In this novel, seventeen year old Rosie Ferguson is an intelligent and pretty girl who had always been pretty open with her mother. In the past she has shared personal details with her family about her friends and classmate's problems. However, as the new school year approaches it becomes clear, at least to the reader, that Rosie is a troubled girl in crisis.

Her mother, Elizabeth, is a recovering alcoholic and suffers from anxiety and depression. She knows her daughter hangs out with a fast crowd, and that Rosie has not always been honest with her, but yet Elizabeth hates to make waves. She fears that if she digs too deep, she may risk ruining her relationship with her daughter. Rosie has a stepfather, who is obsessed with work, and he seems to be pretty much a non entity. However, when a crisis occurs and things get out of control, the parents are forced to take action to help their daughter.

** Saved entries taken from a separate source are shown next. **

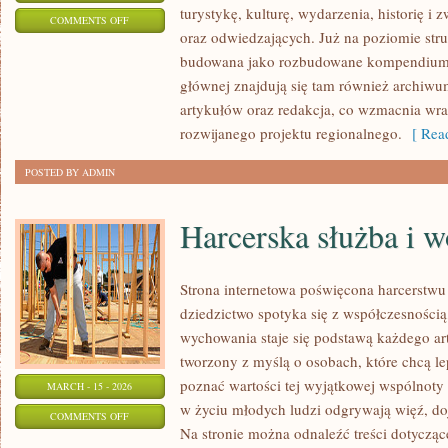
turystykę, kulturę, wydarzenia, historię 
ON
COMMENTS OFF
oraz odwiedzających. Już na poziomie struk
POZNAŃ
budowana jako rozbudowane kompendium i
głównej znajdują się tam również archiwum,
artykułów oraz redakcja, co wzmacnia wra
rozwijanego projektu regionalnego.
[ Read
POSTED BY ADMIN
Harcerska służba i w
Strona internetowa poświęcona harcerstwu 
dziedzictwo spotyka się z współczesnością,
wychowania staje się podstawą każdego ar
tworzony z myślą o osobach, które chcą le
poznać wartości tej wyjątkowej wspólnoty 
MARCH - 15 - 2026
w życiu młodych ludzi odgrywają więź, doj
ON
COMMENTS OFF
Na stronie można odnaleźć treści dotyczące
HARCERSKA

MY THOUGHTS - I was so looking forward to this book, and really wanted to like it, but ultimately, I was a somewhat disappointed. The writing was vivid, but I wanted to shake the mother and say "wake-up and do something". Maybe it was partly because she was struggling with her own issues, but it is not like the family did not have a good support system. I also did not care for any of the characters, and I find it hard to love a book, when I can't relate to, or don't like anyone in it. Yet, the novel tells an important story, and in many ways gives insight, at least to the observant reader, of signs to look for in a troubled teen.